(Given text)
[Start of Attachment]
You might say Heather Johnstone is your typical Vancouver North Shore anthropologist-turned-farmer-turned-social-entrepreneur. Only she doesn’t quite see herself that way. “I’m a farmer,” laughs Johnstone, who’s been managing the North Shore Neighourhood Houses’s Edible Garden Project for the last three years, “not a business person.”
And then she proceeds to casually mention her goal to have her project’s social enterprise, the Loutet Farm, “sustainably self-sustaining within five years,” tossing in words like “break-even” and “profit margin” in the same breath. Despite her protestation, it turns out Johnstone’s got some social venture chops after all.
Those chops should serve her well as she, along with two other talented social entrepreneurs, pitch their three mission-based businesses competitively as selected finalists in Enterprising Non Profit’s Fifth Annual “Social Enterprise Heroes,” to be held the evening of March 27 at Vancouver’s Roundhouse Community Arts Centre.
Social enterprise central
One part cocktail reception, a splash of tongue-in-cheek reality show, and a healthy dose of serious professional development, Social Enterprise Heroes is the signature event capping a full day of activities dedicated to social enterprise and social entrepreneurship in BC, including a Day of Learning and a tradeshow.
Other finalists in this year’s pitch, which is open to the public, are Tradeworks Training Society and Ktunaxa/Kinbasket Child and Family Services.
Building on past experienceTradeworks, located in Vancouver’s downtown east side, has the distinction of being the only nonprofit to have been invited back to pitch a second time at Social Enterprise Heroes. As participants in 2009’s inaugural competition, they put forward their Tradeworks Custom Products program, which provides women in challenging circumstances with entry-level employment, carpentry skills and confidence, to launch them into careers in trades.
[End of Attachment]
(Required action)
Write what comes next in the article about the Social Enterprise Heroes finalists, picking up after its last sentence. The listing after this point is separate material and has no connection to the article.

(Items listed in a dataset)
[Start of Attachment]
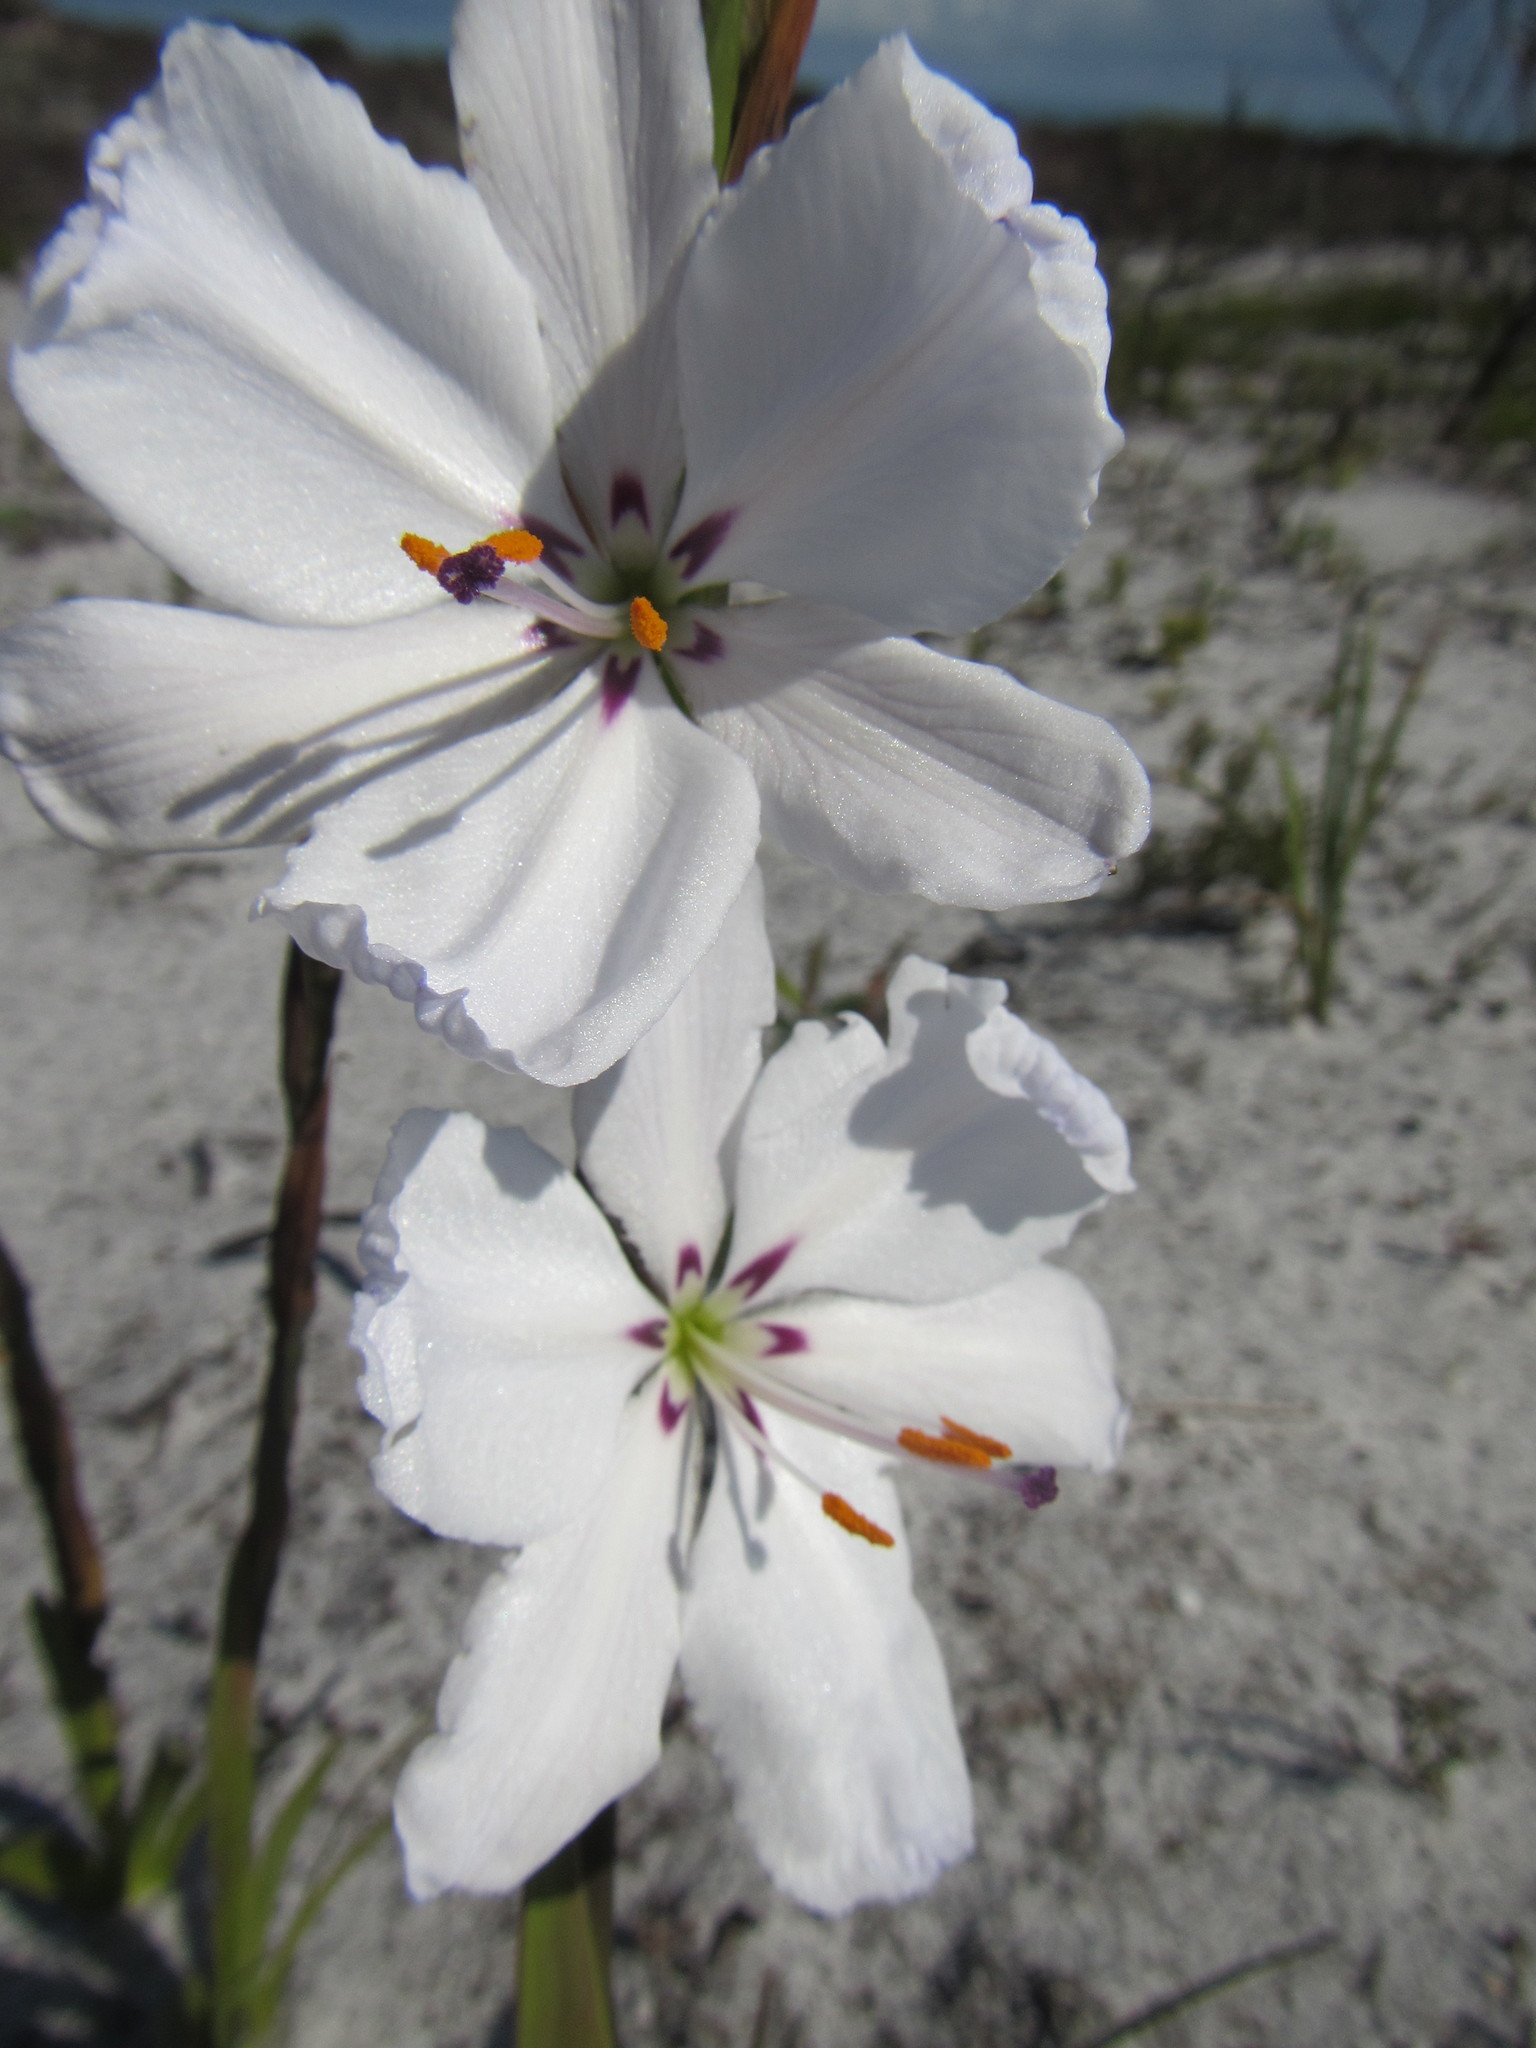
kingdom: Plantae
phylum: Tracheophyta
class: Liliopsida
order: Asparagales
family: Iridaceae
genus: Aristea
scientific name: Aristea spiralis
[End of Attachment]
[Start of Attachment]
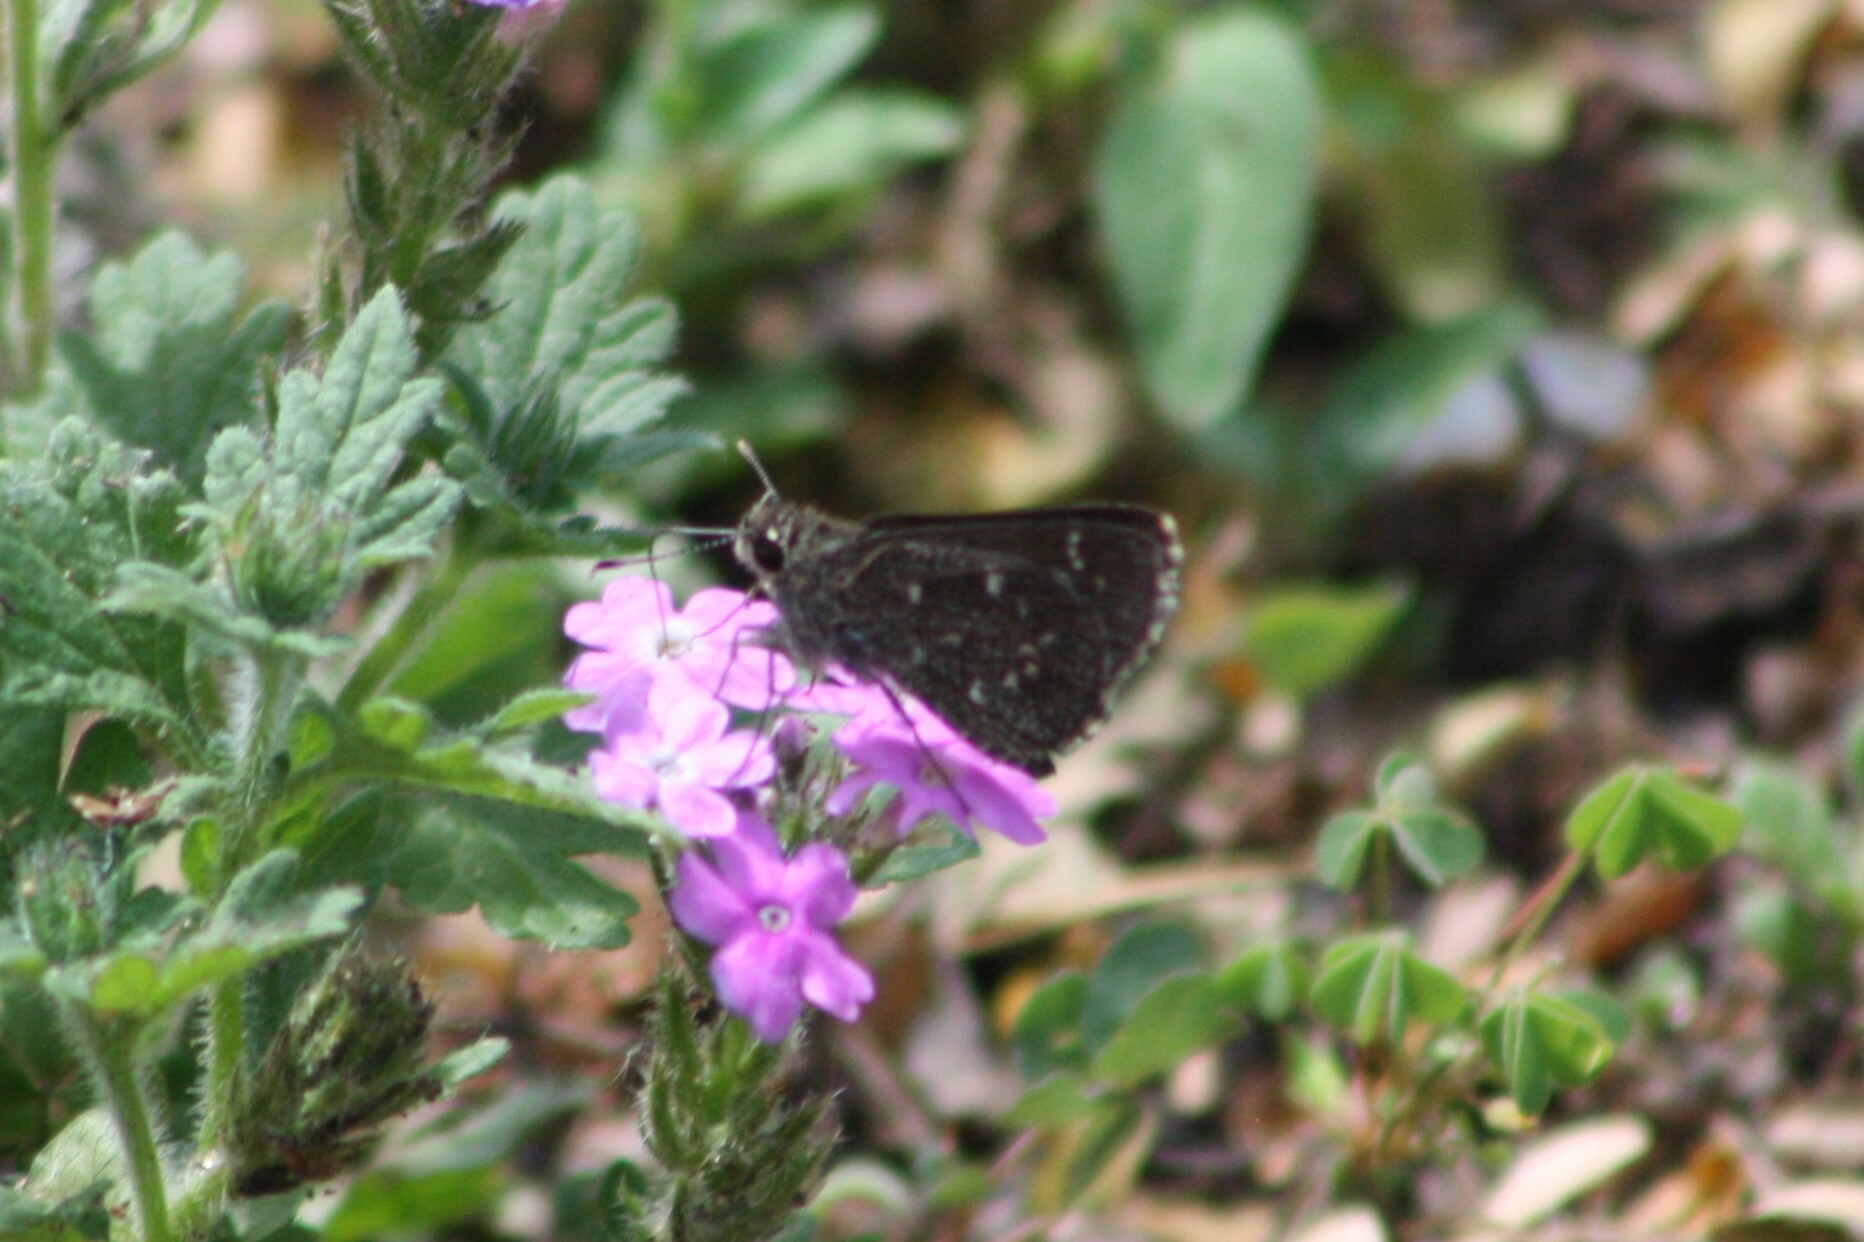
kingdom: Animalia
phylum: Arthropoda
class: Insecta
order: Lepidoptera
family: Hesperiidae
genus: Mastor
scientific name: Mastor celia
[End of Attachment]
[Start of Attachment]
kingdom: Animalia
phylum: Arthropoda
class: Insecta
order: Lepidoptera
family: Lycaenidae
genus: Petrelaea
[End of Attachment]
(Response to the exercise)
Flash forward to January 2, 2013. Maninder Dhaliwal, Tradeworks’ executive director, had been in her new job for less than one day when she decided to enter Tradeworks’ other social enterprise, the Rona FabShop, into the Social Enterprise Heroes competition. “I saw we needed help streamlining the organization’s message, sharing who we are and what we do in a consistent manner,” she explained.
The FabShop is a social enterprise and training program aimed at helping at-risk young adults learn basic woodworking and job skills and find their way into the workforce. Dhaliwal, who also serves as the FabShop’s interim manager, sees the March 27 event and, even more significantly, the mentoring that is provided to each of the finalists, as “a great opportunity to meet the whole social enterprise community.”
A winning model of service delivery
As that community continues to expand throughout the province, it’s apt that this year’s finalists once again include an organization from outside BC’s Lower Mainland. Eva Coles will present the newest social enterprise of the group, a training and consulting service launched in April 2012, whose revenues support Ktunaxa/Kinbasket Child and Family Services, based in the Kootenay region of southeastern British Columbia.Ktunaxa/Kinbasket Child and Family Services open house
The agency, where Coles has worked as Manager of Innovation and Prevention Services for the past 13 years, has developed an award-winning model for delivering services to keep families intact, designed to allow Aboriginal children to know their families of origin, and to prevent more children from entering the foster care and adoption streams.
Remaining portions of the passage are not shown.